O romantismo da chapa de fogão [#43]

Quando o Rodrigo deu a ideia de comprar a chapa de fogão eu travei. Não me sentia preparada.

A gente morava junto há três meses. Tava me acostumando com a rotina de dormir e acordar com ele todo santo dia, de esperá-lo tomar banho e escovar os dentes pra levantar (sempre gostei de dormir um pouquinho a mais), de lavar a roupa e a louça e limpar a casa a quatro mãos. Com o que os pais dele liberaram da garagem e com o que os meus não queriam mais a gente mobiliou a quitinete. Não era muito: um colchão molenga, roupa de cama, sofá de dois lugares, mesa, cadeiras de plástico, tevê redonda e guarda-roupa. A geladeira pegamos de uma tia recém-falecida, o fogão um primo deu de presente, a máquina de lavar veio da vó que comprou outra e deixou a velha de escanteio.

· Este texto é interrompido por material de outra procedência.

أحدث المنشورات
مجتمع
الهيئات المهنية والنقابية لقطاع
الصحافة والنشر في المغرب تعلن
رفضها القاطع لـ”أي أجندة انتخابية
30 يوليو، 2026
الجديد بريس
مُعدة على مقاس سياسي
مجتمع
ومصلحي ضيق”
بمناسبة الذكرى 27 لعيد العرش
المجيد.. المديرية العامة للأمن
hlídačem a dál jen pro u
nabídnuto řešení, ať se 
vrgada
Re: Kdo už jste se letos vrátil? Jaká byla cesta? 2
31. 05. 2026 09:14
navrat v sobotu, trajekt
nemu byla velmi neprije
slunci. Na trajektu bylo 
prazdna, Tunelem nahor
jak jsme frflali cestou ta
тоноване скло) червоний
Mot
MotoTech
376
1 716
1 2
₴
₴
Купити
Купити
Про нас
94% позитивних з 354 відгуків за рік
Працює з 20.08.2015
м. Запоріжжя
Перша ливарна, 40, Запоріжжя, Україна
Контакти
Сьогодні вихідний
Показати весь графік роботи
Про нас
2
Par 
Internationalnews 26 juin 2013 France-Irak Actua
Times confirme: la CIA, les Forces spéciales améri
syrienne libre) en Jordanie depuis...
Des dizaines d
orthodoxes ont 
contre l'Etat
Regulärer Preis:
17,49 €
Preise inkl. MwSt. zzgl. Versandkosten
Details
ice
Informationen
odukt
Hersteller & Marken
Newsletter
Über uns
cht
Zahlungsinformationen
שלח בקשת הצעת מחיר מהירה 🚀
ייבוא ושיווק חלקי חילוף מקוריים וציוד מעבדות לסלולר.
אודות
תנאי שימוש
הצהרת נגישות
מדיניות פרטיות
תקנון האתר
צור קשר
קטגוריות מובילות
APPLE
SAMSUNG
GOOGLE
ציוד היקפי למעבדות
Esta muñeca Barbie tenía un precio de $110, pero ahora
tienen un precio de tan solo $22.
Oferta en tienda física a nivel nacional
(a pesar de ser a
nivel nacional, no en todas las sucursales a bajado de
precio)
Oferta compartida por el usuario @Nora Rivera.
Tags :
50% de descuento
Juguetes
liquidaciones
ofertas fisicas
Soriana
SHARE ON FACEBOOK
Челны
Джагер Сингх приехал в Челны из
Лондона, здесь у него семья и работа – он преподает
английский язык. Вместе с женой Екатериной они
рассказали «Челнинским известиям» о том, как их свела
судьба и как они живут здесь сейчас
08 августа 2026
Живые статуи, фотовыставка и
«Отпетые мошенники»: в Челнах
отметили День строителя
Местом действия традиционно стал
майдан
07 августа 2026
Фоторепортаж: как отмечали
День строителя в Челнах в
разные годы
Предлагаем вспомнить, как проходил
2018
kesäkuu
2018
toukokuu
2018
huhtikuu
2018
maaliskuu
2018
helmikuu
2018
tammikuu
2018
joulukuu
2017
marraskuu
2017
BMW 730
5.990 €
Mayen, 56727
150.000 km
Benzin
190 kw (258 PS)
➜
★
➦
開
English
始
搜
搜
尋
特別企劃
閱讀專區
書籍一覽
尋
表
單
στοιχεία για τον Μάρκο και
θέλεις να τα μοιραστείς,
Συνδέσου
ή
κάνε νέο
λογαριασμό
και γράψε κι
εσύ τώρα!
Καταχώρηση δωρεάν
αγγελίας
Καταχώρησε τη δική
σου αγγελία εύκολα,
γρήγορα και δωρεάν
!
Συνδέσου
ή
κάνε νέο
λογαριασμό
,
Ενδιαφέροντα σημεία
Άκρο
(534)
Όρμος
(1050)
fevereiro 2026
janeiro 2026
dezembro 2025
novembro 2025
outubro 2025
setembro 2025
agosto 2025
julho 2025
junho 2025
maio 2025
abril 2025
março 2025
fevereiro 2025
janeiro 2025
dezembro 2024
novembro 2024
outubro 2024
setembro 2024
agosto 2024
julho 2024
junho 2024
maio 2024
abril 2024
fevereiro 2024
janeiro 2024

Então na verdade a chapa era mais que uma chapa, era a primeira coisa que comprávamos pra nossa casa. Juntos na fila do crediário, no shopping, depois com aquele trambolho no ônibus. Era bonita, um retângulo de ferro preto que ocupava as quatro bocas do fogão com duas empunhaduras de madeira nas laterais. Vinha com uma espátula de aço inox. Pra mim era o decreto de que agora tava valendo, de que tudo que viesse em seguida passaria pelo escrutínio pesado do outro, de que a matemática financeira estaria eternamente dividida. O Rodrigo não se importou, mas era um grande passo pra mim.

Na estreia meus receios evaporaram. Filé de frango. O Rodrigo fez tempero de ervas finas com cebola e alho, comprou pão francês. Grelhou os filés, depois passou manteiga no pão e deixou até ficar torradinho. Me esbaldei. Algo despertou na gente aquela noite. O sexo foi maravilhoso e durou horas e de manhã fui pro trabalho rindo à toa. No dia seguinte voltamos pra chapa. Meus pais vieram, trouxeram salmão, Rodrigo cortou em tiras e fez com azeite e cebola roxa. Eles concordaram que era um ótimo investimento.

O lado ruim foi que a quitinete virou uma porqueira, gordura no chão, na parede, no teto. Perto do fogão ninguém mais andava, só deslizava. A gente limpava e bagunçava de novo. É engraçado dizer isso, mas parece que o amor latente pelo Rodrigo só veio à tona nos dias áureos da chapa de fogão. Coxão mole acebolado, medalhão de frango, yakisoba, omelete, contra fatiado com queijo, castanha e amendoim tostados, tapioca; no meio daquele mundaréu de comida descobri que amava de verdade. Vai entender. Eu ficava boba vendo ele cozinhar.

Quando a chapa enferrujou, ficou velha e arruinada, compramos outra. Mas magia é aquela coisa: nada supera a primeira.